Required work
Output all entries exactly; images excluded.

■ ■ ■ ■

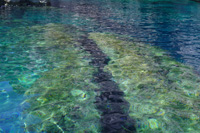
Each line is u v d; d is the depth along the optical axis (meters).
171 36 7.91
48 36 6.93
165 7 16.23
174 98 3.53
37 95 3.44
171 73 4.56
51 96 3.43
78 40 6.68
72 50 5.72
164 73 4.55
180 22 10.60
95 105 3.24
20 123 2.75
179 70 4.75
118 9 14.38
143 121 2.90
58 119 2.87
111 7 15.19
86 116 2.96
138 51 5.99
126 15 12.16
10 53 5.26
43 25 8.55
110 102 3.35
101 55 5.47
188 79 4.29
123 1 19.34
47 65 4.66
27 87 3.69
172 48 6.47
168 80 4.21
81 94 3.54
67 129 2.68
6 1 12.61
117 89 3.76
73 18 10.48
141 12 13.51
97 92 3.63
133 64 4.96
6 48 5.59
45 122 2.79
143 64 5.00
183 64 5.18
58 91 3.60
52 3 15.43
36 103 3.22
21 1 13.06
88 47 6.05
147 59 5.37
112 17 11.35
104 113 3.05
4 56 5.05
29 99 3.31
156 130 2.73
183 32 8.57
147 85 3.94
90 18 10.74
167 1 20.33
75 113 3.02
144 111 3.14
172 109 3.21
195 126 2.83
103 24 9.52
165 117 3.00
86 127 2.74
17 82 3.85
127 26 9.35
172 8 15.78
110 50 5.91
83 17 10.90
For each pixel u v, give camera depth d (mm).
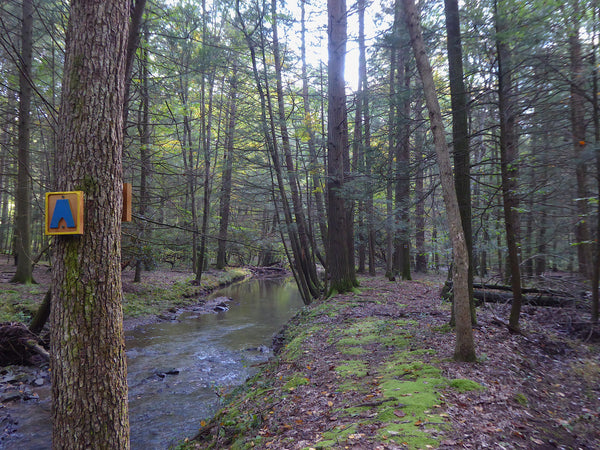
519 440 3943
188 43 11281
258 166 16984
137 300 15430
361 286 15766
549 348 7473
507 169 7617
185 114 12758
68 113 3141
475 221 10898
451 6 7547
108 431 3076
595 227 8672
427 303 11969
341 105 13398
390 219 12281
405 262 19422
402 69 15492
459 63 7621
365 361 6602
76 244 3078
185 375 8508
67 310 3037
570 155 7098
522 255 11359
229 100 17922
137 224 13055
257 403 5750
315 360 7016
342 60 13352
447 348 6793
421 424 3975
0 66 11742
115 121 3283
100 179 3152
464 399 4684
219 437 4992
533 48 6617
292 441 4172
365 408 4586
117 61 3314
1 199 26531
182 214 15109
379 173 9016
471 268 8117
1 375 7922
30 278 13805
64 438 2982
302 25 16344
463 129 7688
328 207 14242
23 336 8641
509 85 7359
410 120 8227
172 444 5523
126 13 3438
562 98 7262
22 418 6281
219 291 22781
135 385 7906
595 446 4117
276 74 15391
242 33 14680
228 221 22297
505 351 6730
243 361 9391
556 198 8344
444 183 5762
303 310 12703
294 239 15742
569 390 5707
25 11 9773
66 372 3002
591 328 8117
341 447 3678
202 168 19203
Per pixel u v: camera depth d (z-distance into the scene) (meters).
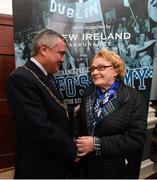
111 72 1.57
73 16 1.93
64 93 1.97
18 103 1.38
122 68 1.61
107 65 1.56
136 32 1.92
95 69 1.59
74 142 1.48
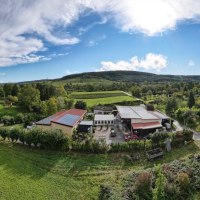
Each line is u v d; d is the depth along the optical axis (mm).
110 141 56750
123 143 47000
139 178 32125
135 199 29484
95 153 46594
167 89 155250
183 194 30078
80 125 65000
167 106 92812
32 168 41188
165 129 62094
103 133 65188
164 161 42469
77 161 43312
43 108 93250
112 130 63938
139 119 66188
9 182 36156
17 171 39969
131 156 43938
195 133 60562
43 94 126438
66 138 47938
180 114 78250
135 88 158125
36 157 45812
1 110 104312
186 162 38406
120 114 74625
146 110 84375
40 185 35188
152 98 135500
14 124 83875
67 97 127062
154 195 29516
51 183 35812
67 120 65375
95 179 36625
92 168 40531
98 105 107938
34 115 88312
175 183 31797
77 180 36719
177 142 48688
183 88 150000
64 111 84562
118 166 41000
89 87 172375
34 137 50031
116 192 31234
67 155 46188
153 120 66750
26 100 107875
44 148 49875
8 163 43438
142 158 43812
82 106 101188
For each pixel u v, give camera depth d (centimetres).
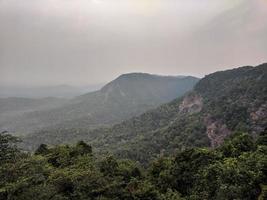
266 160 4825
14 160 4784
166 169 6362
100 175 4872
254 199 4425
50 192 4016
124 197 4931
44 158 5484
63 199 4122
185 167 6028
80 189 4478
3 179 4084
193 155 6128
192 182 5731
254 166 4856
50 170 4928
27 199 3784
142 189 5247
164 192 5781
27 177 4109
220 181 4778
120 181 5341
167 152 13812
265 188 4172
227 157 5934
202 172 5484
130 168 6397
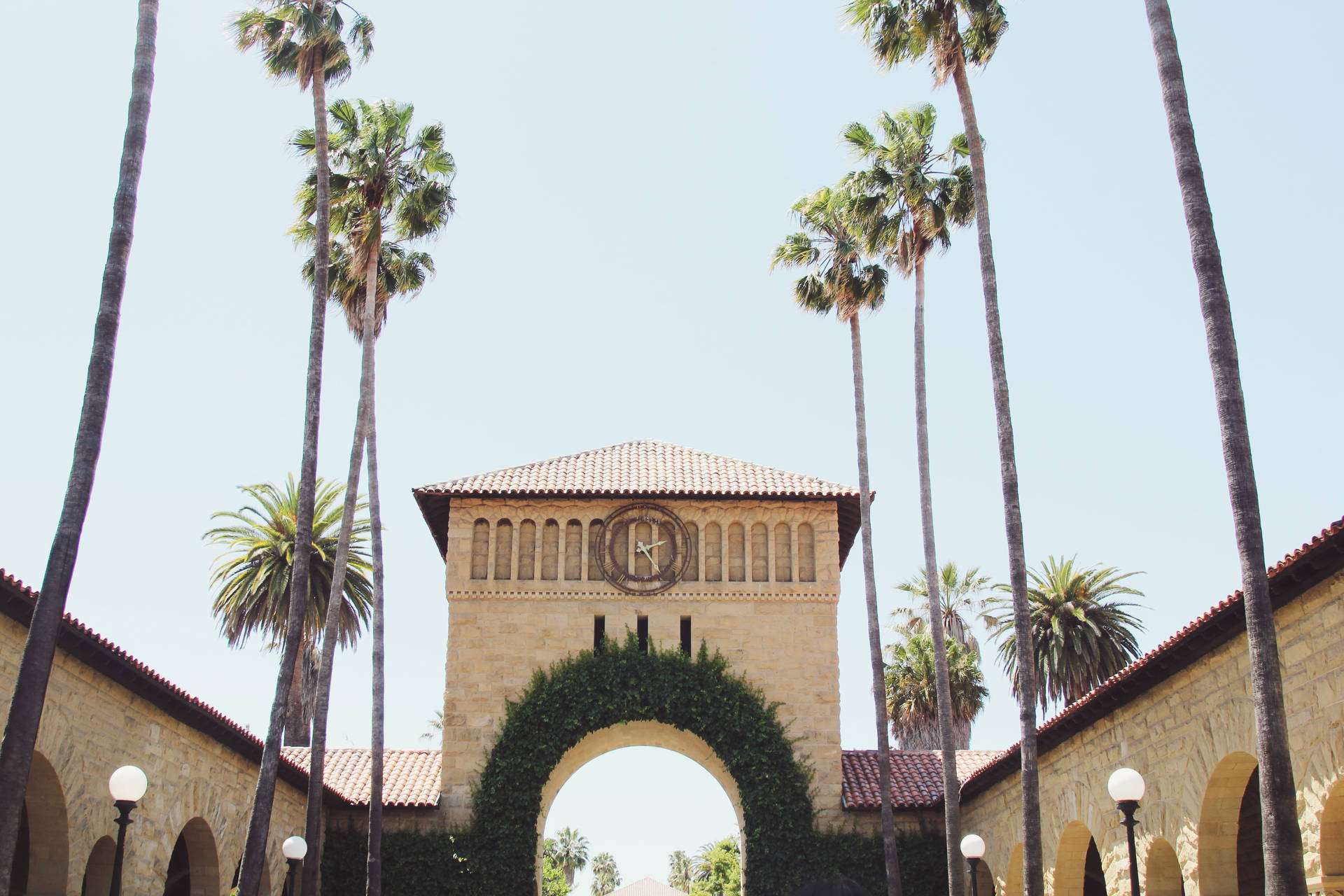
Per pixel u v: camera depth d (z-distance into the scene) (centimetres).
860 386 3259
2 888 1371
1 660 1795
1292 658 1733
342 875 3478
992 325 2373
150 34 1817
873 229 3080
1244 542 1418
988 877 3625
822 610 3800
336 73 2753
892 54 2658
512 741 3578
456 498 3881
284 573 4616
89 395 1611
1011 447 2295
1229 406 1475
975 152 2502
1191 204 1573
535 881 3459
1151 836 2236
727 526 3881
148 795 2338
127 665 2103
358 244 3097
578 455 4272
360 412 2964
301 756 3853
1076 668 4694
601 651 3734
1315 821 1658
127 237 1705
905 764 3875
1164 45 1655
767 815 3522
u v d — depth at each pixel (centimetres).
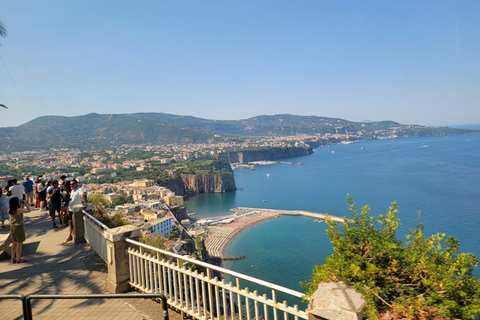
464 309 301
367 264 339
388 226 389
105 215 1321
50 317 586
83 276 792
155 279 624
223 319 487
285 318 391
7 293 704
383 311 313
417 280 343
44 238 1145
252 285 4100
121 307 616
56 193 1289
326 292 324
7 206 1373
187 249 4881
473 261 331
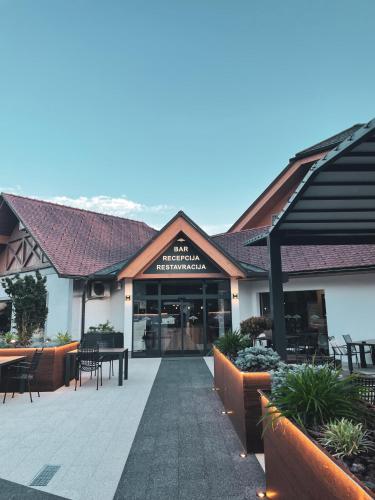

■ ■ ■ ■

Solution for this task
Each line is u v d; d is the depth along the optical axis (meters).
171 36 7.91
48 36 6.93
165 7 16.23
174 98 3.53
37 95 3.44
171 73 4.56
51 96 3.43
78 40 6.68
72 50 5.72
164 73 4.55
180 22 10.60
95 105 3.24
20 123 2.75
179 70 4.75
118 9 14.38
143 121 2.90
58 119 2.87
111 7 15.19
86 116 2.96
138 51 5.99
126 15 12.16
10 53 5.26
43 25 8.55
110 102 3.35
101 55 5.47
188 79 4.29
123 1 19.34
47 65 4.66
27 87 3.69
172 48 6.47
168 80 4.21
81 94 3.54
67 129 2.68
6 1 12.61
117 89 3.76
73 18 10.48
141 12 13.51
97 92 3.63
133 64 4.96
6 48 5.59
45 122 2.79
143 64 5.00
183 64 5.18
58 91 3.60
52 3 15.43
36 103 3.22
21 1 13.06
88 47 6.05
147 59 5.37
112 17 11.35
104 113 3.05
4 56 5.05
29 99 3.31
156 130 2.73
183 32 8.57
147 85 3.94
90 18 10.74
167 1 20.33
75 113 3.02
144 111 3.14
172 109 3.21
195 126 2.83
103 24 9.52
165 117 3.00
86 127 2.74
17 82 3.85
127 26 9.35
172 8 15.78
110 50 5.91
83 17 10.90
For each pixel u v, give camera depth d (mm).
519 440 3943
188 43 11281
258 166 16984
137 300 15430
361 286 15766
549 348 7473
507 169 7617
185 114 12758
68 113 3141
475 221 10898
451 6 7547
108 431 3076
595 227 8672
427 303 11969
341 105 13398
390 219 12281
405 262 19422
402 69 15492
459 63 7621
365 361 6602
76 244 3078
185 375 8508
67 310 3037
570 155 7098
522 255 11359
229 100 17922
137 224 13055
257 403 5750
315 360 7016
342 60 13352
447 348 6793
421 424 3975
0 66 11742
115 121 3283
100 179 3152
464 399 4684
219 437 4992
533 48 6617
292 441 4172
365 408 4586
117 61 3314
1 199 26531
182 214 15109
379 173 9016
471 268 8117
1 375 7922
30 278 13805
64 438 2982
302 25 16344
463 129 7688
328 207 14242
23 336 8641
509 85 7359
410 120 8227
172 444 5523
126 13 3438
562 98 7262
22 418 6281
219 291 22781
135 385 7906
595 446 4117
276 74 15391
242 33 14680
228 221 22297
505 351 6730
243 361 9391
556 198 8344
444 183 5762
303 310 12703
294 239 15742
569 390 5707
25 11 9773
66 372 3002
591 328 8117
341 447 3678
202 168 19203
Per pixel u v: camera depth d (z-distance into the scene) (meters).
111 72 1.57
73 16 1.93
64 93 1.97
18 103 1.38
122 68 1.61
107 65 1.56
136 32 1.92
95 69 1.59
74 142 1.48
Each line is u v d; d is the depth along the optical axis (mm).
110 141 56750
123 143 47000
139 178 32125
135 199 29484
95 153 46594
167 89 155250
183 194 30078
80 125 65000
167 106 92812
32 168 41188
165 129 62094
103 133 65188
164 161 42469
77 161 43312
43 108 93250
112 130 63938
139 119 66188
9 182 36156
17 171 39969
131 156 43938
195 133 60562
43 94 126438
66 138 47938
180 114 78250
135 88 158125
36 157 45812
1 110 104312
186 162 38406
120 114 74625
146 110 84375
40 185 35188
152 98 135500
14 124 83875
67 97 127062
154 195 29516
51 183 35812
67 120 65375
95 179 36625
92 168 40531
98 105 107938
34 115 88312
175 183 31797
77 180 36719
177 142 48688
183 88 150000
64 111 84562
118 166 41000
89 87 172375
34 137 50031
116 192 31234
67 155 46188
153 120 66750
26 100 107875
44 148 49875
8 163 43438
142 158 43812
82 106 101188
For each pixel u v, give camera depth d (centimetres).
266 160 4825
14 160 4784
166 169 6362
100 175 4872
254 199 4425
50 192 4016
124 197 4931
44 158 5484
63 199 4122
185 167 6028
80 189 4478
3 179 4084
193 155 6128
192 182 5731
254 166 4856
50 170 4928
27 199 3784
142 189 5247
164 192 5781
27 177 4109
220 181 4778
120 181 5341
167 152 13812
265 188 4172
227 157 5934
202 172 5484
130 168 6397
Per pixel u v: camera depth d (z-distance into the scene) (centimetres).
860 386 3259
2 888 1371
1 660 1795
1292 658 1733
342 875 3478
992 325 2373
150 34 1817
873 229 3080
1244 542 1418
988 877 3625
822 610 3800
336 73 2753
892 54 2658
512 741 3578
456 498 3881
284 573 4616
89 395 1611
1011 447 2295
1229 406 1475
975 152 2502
1191 204 1573
535 881 3459
1151 836 2236
727 526 3881
148 795 2338
127 665 2103
358 244 3097
578 455 4272
360 412 2964
301 756 3853
1076 668 4694
601 651 3734
1315 821 1658
127 237 1705
905 764 3875
1164 45 1655
767 815 3522
u v d — depth at each pixel (centimetres).
464 309 301
367 264 339
388 226 389
105 215 1321
50 317 586
83 276 792
155 279 624
223 319 487
285 318 391
7 293 704
383 311 313
417 280 343
44 238 1145
252 285 4100
121 307 616
56 193 1289
326 292 324
7 206 1373
187 249 4881
473 261 331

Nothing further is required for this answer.